Okuma Metni:
Tarihsel süreç içersinde farklı da olsa herkesin kendine özgü metotlarla yetiştireceği bir yolculuk. Her şey şekilden öte insan olabilmek için…

Farklı zamanlarda, farklı zeminlerde ve farklı şekillerde öğrenilen bir hayat. Bazen deneme- yanılma, bazen şartlanma ve dahası bilinçli bir şekilde öğrenilen hayatta birçok rehberler vardır insanoğlunun kendine. En yakın aile, akraba, eş-dost, eğitim gördüğü çevre. Dahası arifler, bilginler, düşünürler, yöneticiler, sanatkârlar insana şekil verme ve insanı mutlu etme adına silinmez altın yaldızlı harflere genç kalmışlar hep ifadelerinde.

Her şey kendi kendine yeterli olmanın ötesinde çevresine de faydası dokunan, dünyanın devamında sağlam bir karakterle karınca misali de olsa hayata katkıda bulunmak için.

Görev:
Okuma metnine dayanarak şu soruları cevaplayın:
1. Metne göre hayat bazen hangi yollarla öğrenilir?
2. İnsanın en yakın rehberleri olarak hangileri sayılır?
3. Hayata katkıda bulunmak metinde neye benzetilir?

Çıkarılan Veriler:
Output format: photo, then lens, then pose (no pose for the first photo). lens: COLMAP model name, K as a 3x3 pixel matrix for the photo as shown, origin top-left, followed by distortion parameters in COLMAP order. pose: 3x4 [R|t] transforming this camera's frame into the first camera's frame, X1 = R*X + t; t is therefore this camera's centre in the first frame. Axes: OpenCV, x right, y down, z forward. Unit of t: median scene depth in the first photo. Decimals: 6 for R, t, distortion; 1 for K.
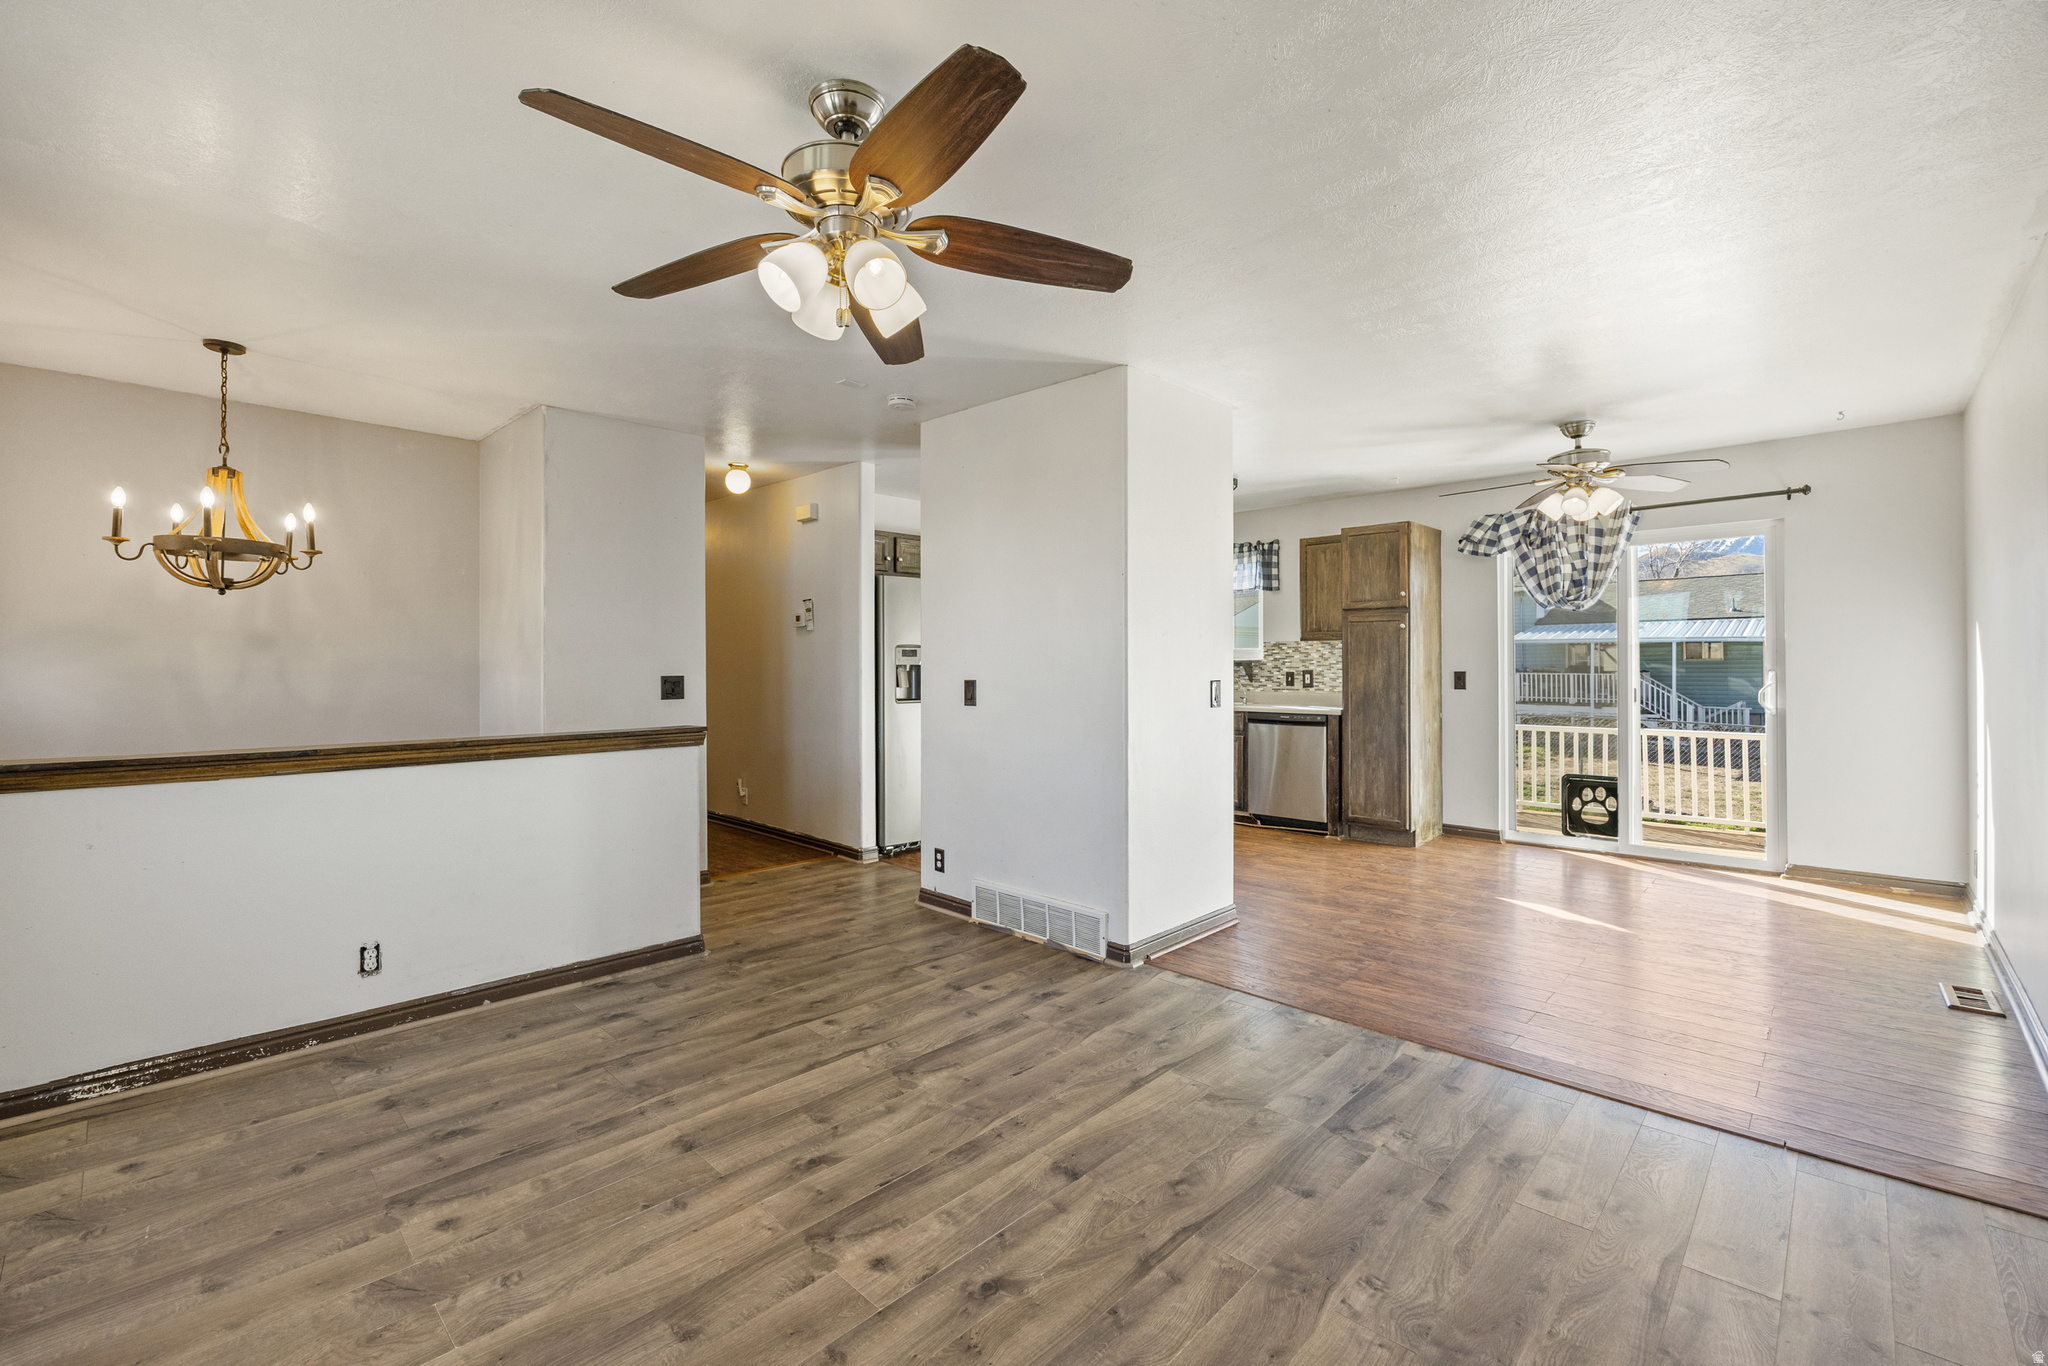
lens RADIAL K [[892.9, 0, 1023.1], [0, 892.9, 666.1], [0, 0, 1]] dist [-0.002456, -0.000054]
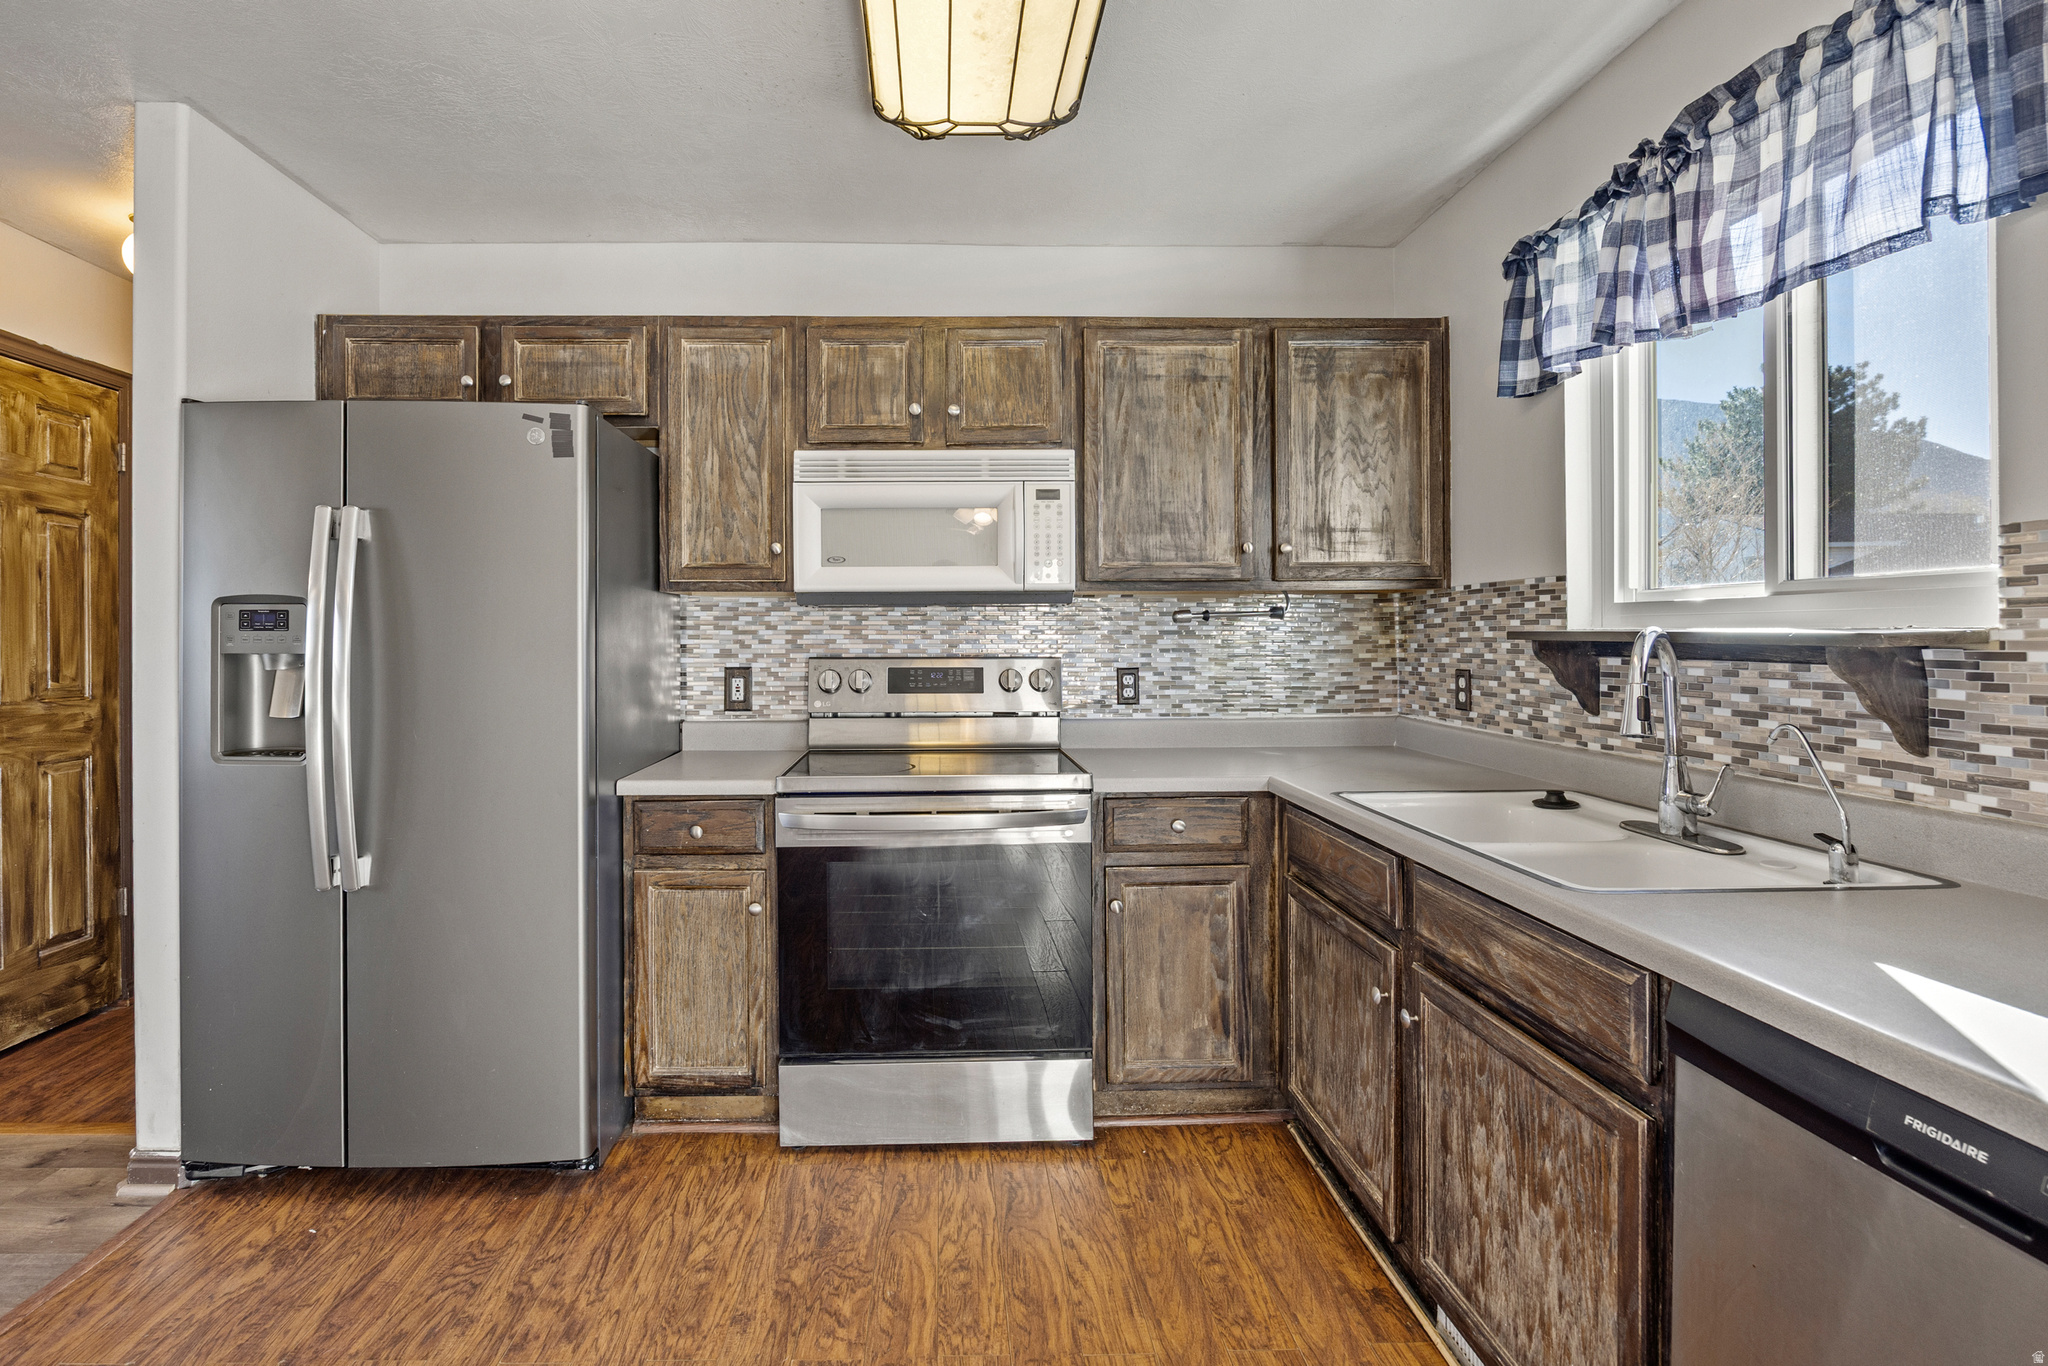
lens RADIAL K [[950.9, 0, 954.5], [0, 950.9, 646.5], [0, 0, 1]] dist [-0.011793, 0.000346]
pose [[0.699703, 0.001884, -0.714431, 0.585380], [0.002216, 0.999986, 0.004807, -0.011733], [0.714430, -0.004946, 0.699689, 1.672132]]
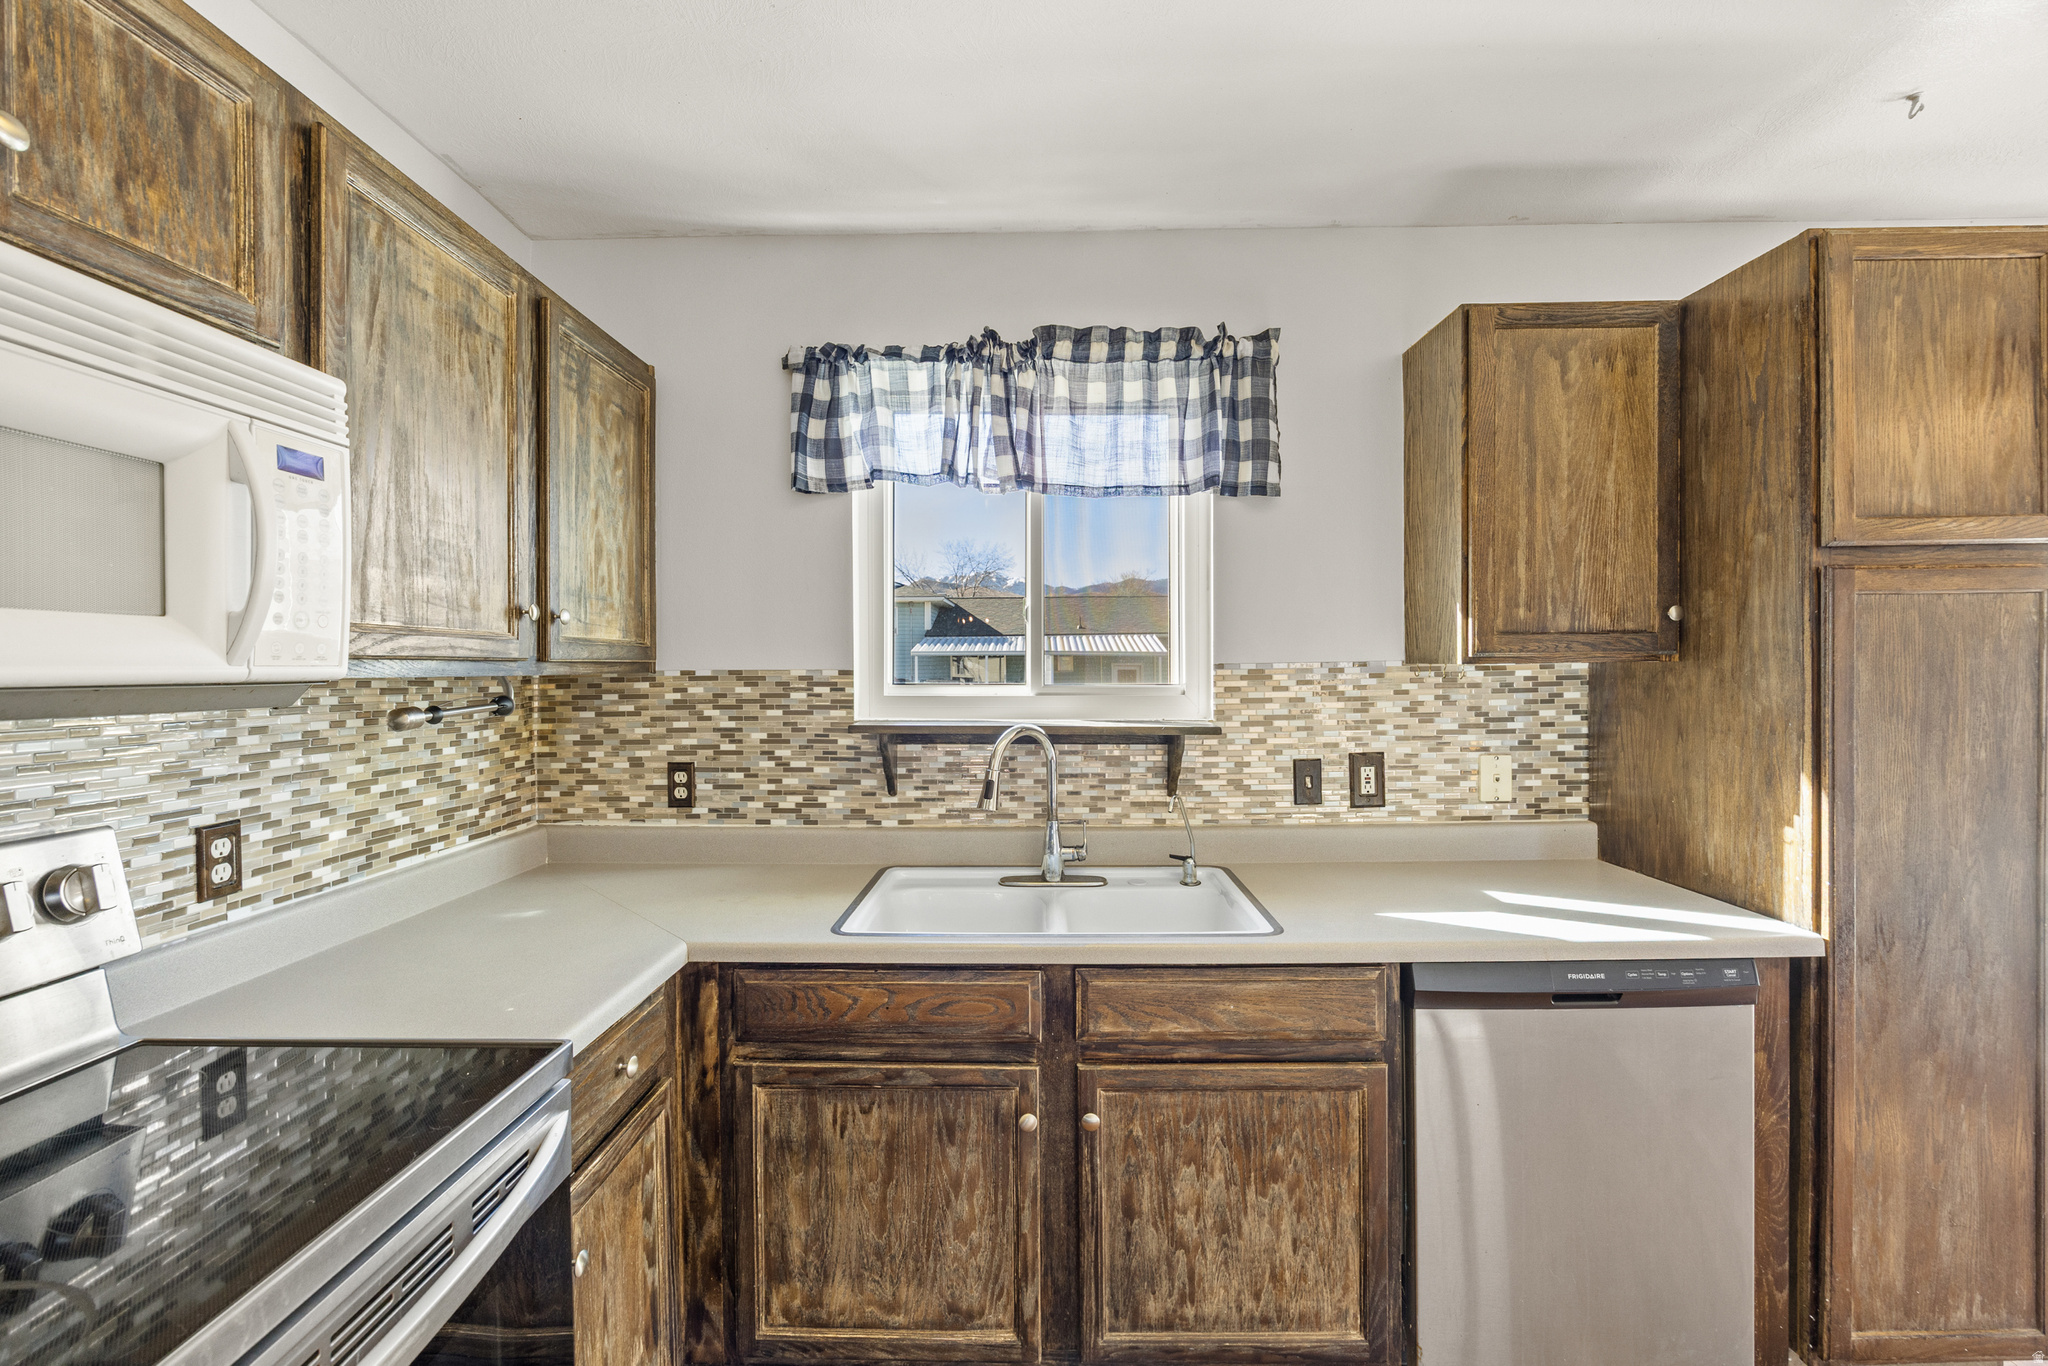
lens RADIAL K [[852.3, 0, 1022.1], [0, 852.3, 678.6], [0, 0, 1]] dist [-0.012108, 0.000239]
pose [[0.738796, -0.010043, 0.673855, 0.050095], [0.009934, 0.999943, 0.004012, -0.053680], [-0.673856, 0.003731, 0.738853, 1.883222]]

Cevap Alanı:
1. Hayat bazen deneme-yanılma yoluyla, bazen şartlanmayla ve dahası bilinçli bir şekilde öğrenilir.
2. En yakın rehberler aile, akraba, eş-dost ve kişinin eğitim gördüğü çevredir.
3. Hayata katkıda bulunmak karıncaya benzetilir.